Shavian sighed and let her arms fold in her lap. “How are you feeling?”

“Um, groggy? How long was I out?” he said.

“Not long.” She tipped her head to the side. “How does raw meat sound to you?”

“Can’t I get it medium well?”

Taking his arm with the scratch, she pulled it across his body roughly and started to look it over.

“Shavian, what gives?” he groaned.

“Don’t complain, the other one almost found heaven.”


“I’ll let you decide what that means.” She squeezed the wrist and then let it go. “I think it’s just a scratch. Why are you passing out like a narcoleptic at a mattress convention?”

“I’m scared,” he said.

“Suck it up sunshine, you kidnapped me into this. Time to get up and be the leader you tried to be and got us into this mess.” She stood up, dusted herself off and started to fix her hair back into the thong again. All she wanted was a zombie free shower. God please.

Walking out front Junie had started the battered old Treeville delivery van. Black smoke was pouring from the exhaust pipe as it shook to life, the belts making a horrible racket. Jackson pulled himself out from under the hood and wiped the black soot from his nose.

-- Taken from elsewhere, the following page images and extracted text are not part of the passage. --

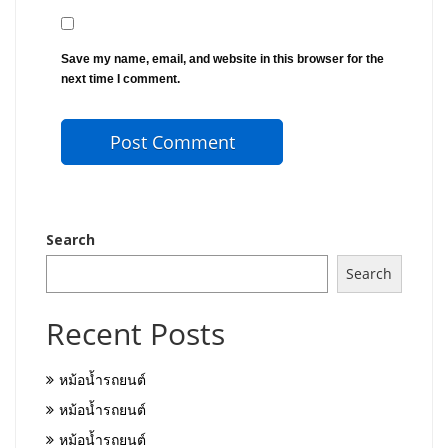
Save my name, email, and website in this browser for the
next time I comment.
Search
Search
Recent Posts
หม้อน้ำรถยนต์
หม้อน้ำรถยนต์
หม้อน้ำรถยนต์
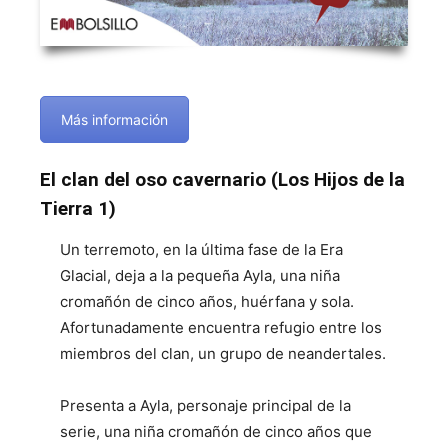
Más información
El clan del oso cavernario (Los Hijos de la
Tierra 1)
Un terremoto, en la última fase de la Era
Glacial, deja a la pequeña Ayla, una niña
cromañón de cinco años, huérfana y sola.
Afortunadamente encuentra refugio entre los
miembros del clan, un grupo de neandertales.
Presenta a Ayla, personaje principal de la
serie, una niña cromañón de cinco años que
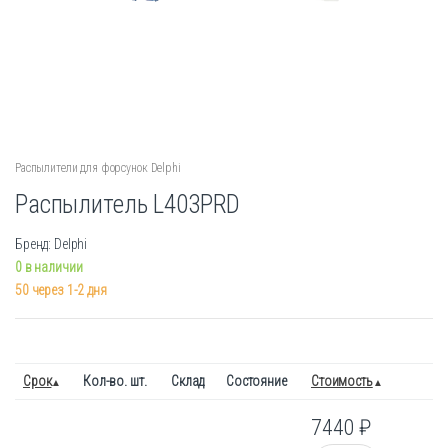
Распылители для форсунок Delphi
Распылитель L403PRD
Бренд: Delphi
0 в наличии
50 через 1-2 дня
Срок
Кол-во. шт.
Склад
Состояние
Стоимость
7440
₽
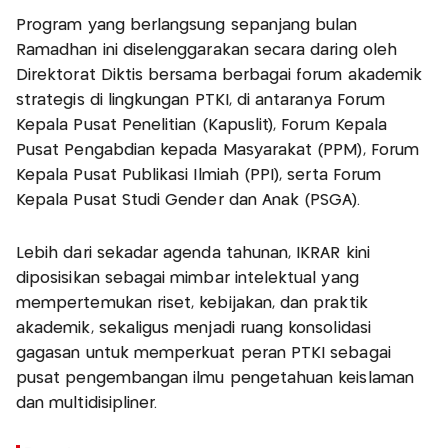
Program yang berlangsung sepanjang bulan
Ramadhan ini diselenggarakan secara daring oleh
Direktorat Diktis bersama berbagai forum akademik
strategis di lingkungan PTKI, di antaranya Forum
Kepala Pusat Penelitian (Kapuslit), Forum Kepala
Pusat Pengabdian kepada Masyarakat (PPM), Forum
Kepala Pusat Publikasi Ilmiah (PPI), serta Forum
Kepala Pusat Studi Gender dan Anak (PSGA).
Lebih dari sekadar agenda tahunan, IKRAR kini
diposisikan sebagai mimbar intelektual yang
mempertemukan riset, kebijakan, dan praktik
akademik, sekaligus menjadi ruang konsolidasi
gagasan untuk memperkuat peran PTKI sebagai
pusat pengembangan ilmu pengetahuan keislaman
dan multidisipliner.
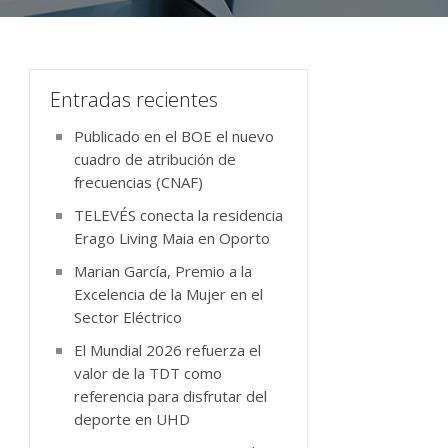
Entradas recientes
Publicado en el BOE el nuevo
cuadro de atribución de
frecuencias (CNAF)
TELEVÉS conecta la residencia
Erago Living Maia en Oporto
Marian García, Premio a la
Excelencia de la Mujer en el
Sector Eléctrico
El Mundial 2026 refuerza el
valor de la TDT como
referencia para disfrutar del
deporte en UHD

“Don’t tell me that Jackson has proved useful with something other than his threats?” Shavian said.

“Yeah, Sweet Stuff,” he leered at her. “I’m a mechanic by trade. I just also steal and chop some of the cars that I fix.”

Taking a step back from him, she was forced to look up to catch his eyes. “Yeah the Lord works in mysterious ways. What was wrong with it?”

“Fuel filter was clogged. I just punched through it with a screwdriver. It’s not like the truck has to run for another year or something.” He smiled, seeming to really like making her uncomfortable.

Junie backed the truck up to the battering ram broken doors and she and Elliott loaded enough coffee to last them years. The dog Pat hopped out of the back and walked after Shavian as they looked out over the smoking city of Portland. She wasn’t sure that she heard it at first, but after a second, imagination became realty as the low rumble of a train could be heard in the almost silent city. Pat whined and Shavian arched up onto the balls of her feet to get a better look.

“What on earth?”

There, on the main tracks that came through town was an old Amtrak train; the front of it was welded up with a blood caked cattle pusher, and every car window had been welded over with slotted plates.

“It seems we aren’t the only ones trying to get back to Washington,” Roger said.